Verified: Rust 372 lib + integration + differential fuzzer (2000 seeds, interpret==tape bit-exact), clippy -D warnings, Python 599 passed / 302 subtests, codegen C-compile matrix.

v0.10.7

Choose a tag to compare

@milanofthe milanofthe released this 08 Jun 13:26

Fixes Simulation.compile() silently discarding the source simulation's solver choice.

CompiledSimulation

  • Solver inheritance: compile() now carries over the source simulation's solver, adaptive tolerances (tolerance_lte_abs/tolerance_lte_rel) and timestep dt, so a compiled run integrates the same problem with the same method. Previously it fell back to the default explicit RKBS32, which on a stiff model is stability-bound and took orders of magnitude more steps than the implicit solver the user selected (e.g. a stiff Van der Pol run ballooned to millions of micro-steps).
  • Adaptive gating: the compiled run loops now gate adaptive stepping by the solver's own adaptivity (adaptive && solver.is_adaptive), mirroring Simulation. A fixed-step solver combined with events no longer drives the event locator's step size down to dt_min (a runaway).

Simulation

  • Added a solver getter returning the active solver's class name, so sim.compile().solver == sim.solver.
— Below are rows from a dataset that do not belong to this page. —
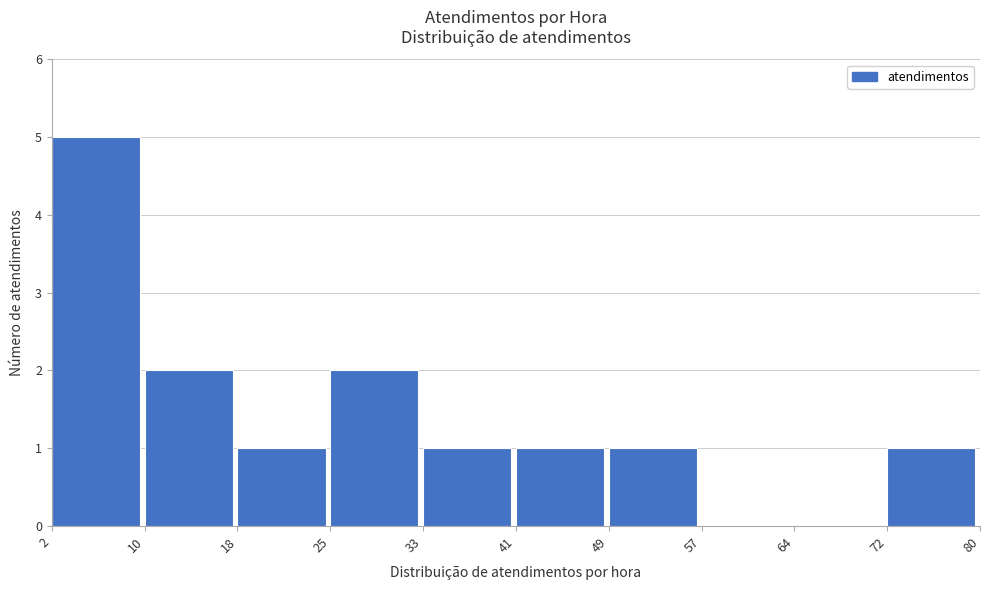

Reading left to right, list every bar in this chart as the range it spans on the x-axis followed by its height. The values are not printed on the chart, so give them approximately, as read against the axis.

2 to 10: 5
10 to 18: 2
18 to 25: 1
25 to 33: 2
33 to 41: 1
41 to 49: 1
49 to 57: 1
57 to 64: 0
64 to 72: 0
72 to 80: 1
Override any inherited setting afterwards via set_solver / dt / log on the compiled object.

v0.10.6

Choose a tag to compare

@milanofthe milanofthe released this 08 Jun 12:47

Brings CompiledSimulation (the statically compiled run object from Simulation.compile()) to parity with Simulation.

CompiledSimulation

  • Logging: compile() logs a COMPILE summary and each run() prints the same SOLVER setup line and interleaved TRANSIENT progress a Simulation run does. The continuous run loop now drives the standalone solver's per-step take_step (mirroring integrate, numerics unchanged) so progress is reported per step.
  • API: a log toggle and set_time on the compiled object; detailed docstrings on every public method and property, in the established pybinding style.
  • Internals: the compiled runtime moved to its own module (src/compile/runtime.rs), leaving compile/mod.rs as the compiler.